Anggota DPRD Kota Solok dari PKS, Taufiq Nizam, mengungkap secara kepartaian dirinya sangat tersinggung dengan berbedanya hasil setelah diverifikasi Gubernur Sumbar atas penetapan APBD 2022 pada 30 November 2021.
Menurutnya, tidak mungkin Gubernur yang merupakan Ketua DPW PKS Sumbar, akan mengutak-atik angka-angka APBD Kota Solok.
Bagi Taufik, Gubernur Sumbar bukan sosok baru dalam pemerintahan.

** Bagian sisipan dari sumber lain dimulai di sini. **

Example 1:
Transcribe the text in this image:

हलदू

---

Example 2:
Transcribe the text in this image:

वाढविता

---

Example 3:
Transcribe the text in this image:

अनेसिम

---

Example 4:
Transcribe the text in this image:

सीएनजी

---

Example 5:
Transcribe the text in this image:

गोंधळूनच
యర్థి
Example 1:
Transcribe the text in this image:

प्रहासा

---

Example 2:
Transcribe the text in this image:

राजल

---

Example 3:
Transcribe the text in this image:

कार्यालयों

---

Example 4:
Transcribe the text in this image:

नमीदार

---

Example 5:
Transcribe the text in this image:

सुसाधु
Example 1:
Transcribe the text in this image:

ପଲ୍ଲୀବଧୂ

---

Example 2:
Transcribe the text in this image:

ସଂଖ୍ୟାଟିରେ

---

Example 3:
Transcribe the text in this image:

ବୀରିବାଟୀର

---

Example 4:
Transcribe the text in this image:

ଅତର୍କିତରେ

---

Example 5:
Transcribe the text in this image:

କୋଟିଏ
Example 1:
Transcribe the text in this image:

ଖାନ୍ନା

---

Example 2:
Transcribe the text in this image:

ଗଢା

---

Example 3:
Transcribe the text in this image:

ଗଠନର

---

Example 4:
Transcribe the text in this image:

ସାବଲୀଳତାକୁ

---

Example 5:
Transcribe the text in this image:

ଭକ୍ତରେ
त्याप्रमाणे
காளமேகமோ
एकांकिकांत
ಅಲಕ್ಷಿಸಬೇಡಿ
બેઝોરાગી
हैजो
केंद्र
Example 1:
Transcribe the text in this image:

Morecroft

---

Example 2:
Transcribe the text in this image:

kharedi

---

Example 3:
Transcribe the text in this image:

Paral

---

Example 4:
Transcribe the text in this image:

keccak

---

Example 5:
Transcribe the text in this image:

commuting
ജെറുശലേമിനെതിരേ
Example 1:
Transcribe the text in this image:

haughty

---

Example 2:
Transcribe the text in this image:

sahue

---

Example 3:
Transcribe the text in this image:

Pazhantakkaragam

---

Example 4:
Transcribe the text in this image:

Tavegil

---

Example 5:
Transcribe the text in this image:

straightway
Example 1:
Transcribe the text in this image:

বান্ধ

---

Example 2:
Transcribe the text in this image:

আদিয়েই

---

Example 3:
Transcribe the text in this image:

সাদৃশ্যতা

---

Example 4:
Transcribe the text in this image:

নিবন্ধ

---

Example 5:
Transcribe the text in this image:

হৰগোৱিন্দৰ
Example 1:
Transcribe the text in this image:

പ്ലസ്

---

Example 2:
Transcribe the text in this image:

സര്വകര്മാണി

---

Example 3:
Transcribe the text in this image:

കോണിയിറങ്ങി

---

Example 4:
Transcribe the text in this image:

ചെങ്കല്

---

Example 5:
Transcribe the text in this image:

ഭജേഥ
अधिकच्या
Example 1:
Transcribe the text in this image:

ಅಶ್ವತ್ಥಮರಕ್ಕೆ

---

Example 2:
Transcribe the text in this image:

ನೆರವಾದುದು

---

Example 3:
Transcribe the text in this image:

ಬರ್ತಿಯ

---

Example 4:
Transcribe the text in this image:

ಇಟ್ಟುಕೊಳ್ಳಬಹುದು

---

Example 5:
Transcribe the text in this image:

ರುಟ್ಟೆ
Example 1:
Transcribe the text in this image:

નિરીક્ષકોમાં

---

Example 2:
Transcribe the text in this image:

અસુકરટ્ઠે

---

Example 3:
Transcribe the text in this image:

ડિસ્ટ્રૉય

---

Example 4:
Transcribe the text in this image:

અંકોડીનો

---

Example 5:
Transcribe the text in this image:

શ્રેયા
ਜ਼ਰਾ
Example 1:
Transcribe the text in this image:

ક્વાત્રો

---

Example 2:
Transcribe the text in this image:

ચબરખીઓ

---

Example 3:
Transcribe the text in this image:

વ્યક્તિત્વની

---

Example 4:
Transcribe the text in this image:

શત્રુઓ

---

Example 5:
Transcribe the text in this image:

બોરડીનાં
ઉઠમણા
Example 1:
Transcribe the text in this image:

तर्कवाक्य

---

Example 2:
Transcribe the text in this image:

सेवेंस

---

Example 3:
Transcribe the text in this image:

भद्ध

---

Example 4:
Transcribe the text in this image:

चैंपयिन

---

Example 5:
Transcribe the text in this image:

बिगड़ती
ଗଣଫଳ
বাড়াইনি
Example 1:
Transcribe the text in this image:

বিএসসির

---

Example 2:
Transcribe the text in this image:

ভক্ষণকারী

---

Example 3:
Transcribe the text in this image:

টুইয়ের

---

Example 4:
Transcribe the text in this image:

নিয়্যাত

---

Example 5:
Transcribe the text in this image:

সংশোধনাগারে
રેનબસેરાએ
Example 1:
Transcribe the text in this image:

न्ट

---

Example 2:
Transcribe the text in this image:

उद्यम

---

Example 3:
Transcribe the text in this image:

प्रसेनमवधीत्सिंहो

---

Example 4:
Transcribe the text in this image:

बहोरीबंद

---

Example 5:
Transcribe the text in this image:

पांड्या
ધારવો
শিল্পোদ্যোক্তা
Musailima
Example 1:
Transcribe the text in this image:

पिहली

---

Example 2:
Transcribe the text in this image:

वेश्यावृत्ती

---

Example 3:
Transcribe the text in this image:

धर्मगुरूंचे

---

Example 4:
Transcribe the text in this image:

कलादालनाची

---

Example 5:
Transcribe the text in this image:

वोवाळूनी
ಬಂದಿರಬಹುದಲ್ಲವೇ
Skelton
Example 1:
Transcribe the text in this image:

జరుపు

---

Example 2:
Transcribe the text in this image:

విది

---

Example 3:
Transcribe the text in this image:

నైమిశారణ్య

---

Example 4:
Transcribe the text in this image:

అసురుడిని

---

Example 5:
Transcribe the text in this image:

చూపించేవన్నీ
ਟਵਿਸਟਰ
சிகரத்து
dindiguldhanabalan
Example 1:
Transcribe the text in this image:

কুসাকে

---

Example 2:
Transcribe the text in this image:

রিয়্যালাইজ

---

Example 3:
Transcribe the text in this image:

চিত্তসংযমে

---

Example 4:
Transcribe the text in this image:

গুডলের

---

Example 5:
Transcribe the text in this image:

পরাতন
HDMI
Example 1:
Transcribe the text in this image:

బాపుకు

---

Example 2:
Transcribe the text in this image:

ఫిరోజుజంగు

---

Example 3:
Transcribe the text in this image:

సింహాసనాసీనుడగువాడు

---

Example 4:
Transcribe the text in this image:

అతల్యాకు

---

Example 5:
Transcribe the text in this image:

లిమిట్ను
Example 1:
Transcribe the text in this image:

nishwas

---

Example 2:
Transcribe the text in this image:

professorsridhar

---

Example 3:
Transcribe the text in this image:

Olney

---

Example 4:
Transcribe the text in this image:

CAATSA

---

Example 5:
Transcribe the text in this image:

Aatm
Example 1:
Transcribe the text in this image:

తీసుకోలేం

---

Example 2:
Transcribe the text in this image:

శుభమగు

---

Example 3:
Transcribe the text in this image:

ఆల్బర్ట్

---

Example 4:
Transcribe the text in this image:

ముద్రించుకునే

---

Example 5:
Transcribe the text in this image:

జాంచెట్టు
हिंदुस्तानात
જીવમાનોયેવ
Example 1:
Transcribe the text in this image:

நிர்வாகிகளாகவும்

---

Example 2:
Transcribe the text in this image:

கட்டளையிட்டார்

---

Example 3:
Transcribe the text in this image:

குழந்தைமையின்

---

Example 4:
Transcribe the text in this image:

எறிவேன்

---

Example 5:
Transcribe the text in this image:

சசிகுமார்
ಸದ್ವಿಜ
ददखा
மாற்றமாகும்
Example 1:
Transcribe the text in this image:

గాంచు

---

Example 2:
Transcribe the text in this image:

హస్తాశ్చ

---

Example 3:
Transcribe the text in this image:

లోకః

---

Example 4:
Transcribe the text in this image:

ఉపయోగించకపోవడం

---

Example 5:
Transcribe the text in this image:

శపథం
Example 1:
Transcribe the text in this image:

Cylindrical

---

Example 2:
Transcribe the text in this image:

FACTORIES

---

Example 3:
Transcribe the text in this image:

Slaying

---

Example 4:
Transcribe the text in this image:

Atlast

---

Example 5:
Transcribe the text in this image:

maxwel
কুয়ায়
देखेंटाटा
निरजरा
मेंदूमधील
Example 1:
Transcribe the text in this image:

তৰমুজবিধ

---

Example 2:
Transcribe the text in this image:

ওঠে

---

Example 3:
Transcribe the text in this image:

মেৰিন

“Gubernur Sumbar bukan orang bodoh. Beliau (Mahyeldi) pernah menjadi Wakil Ketua DPRD Sumbar, Wakil Walikota Padang, Walikota Padang 2 periode dan kini menjadi Gubernur Sumbar,” kata Taufik yang juga koalisi Zul Elfian-Ramadhani Kirana Putra dari Partai PKS Kota Solok.
Menurut Taufik, Gubernur Mahyeldi sangat memahami persoalan APBD. Taufik tak yakin aggaran APBD Kota Solok akan diutak-atik, karena verifikasi Gubernur lebih bersifat rekomendasi.
“Tentu saja, garis merahnya bisa dinilai sendiri, yakni pergeseran anggaran ini dilakukan oleh Pemko Solok saat dikirim ke gubernur. Perlu diingat, plotting anggaran itu berbeda dengan yang disepakati pada 30 November 2021 antara Pemko Solok dan DPRD Kota Solok,” bebernya.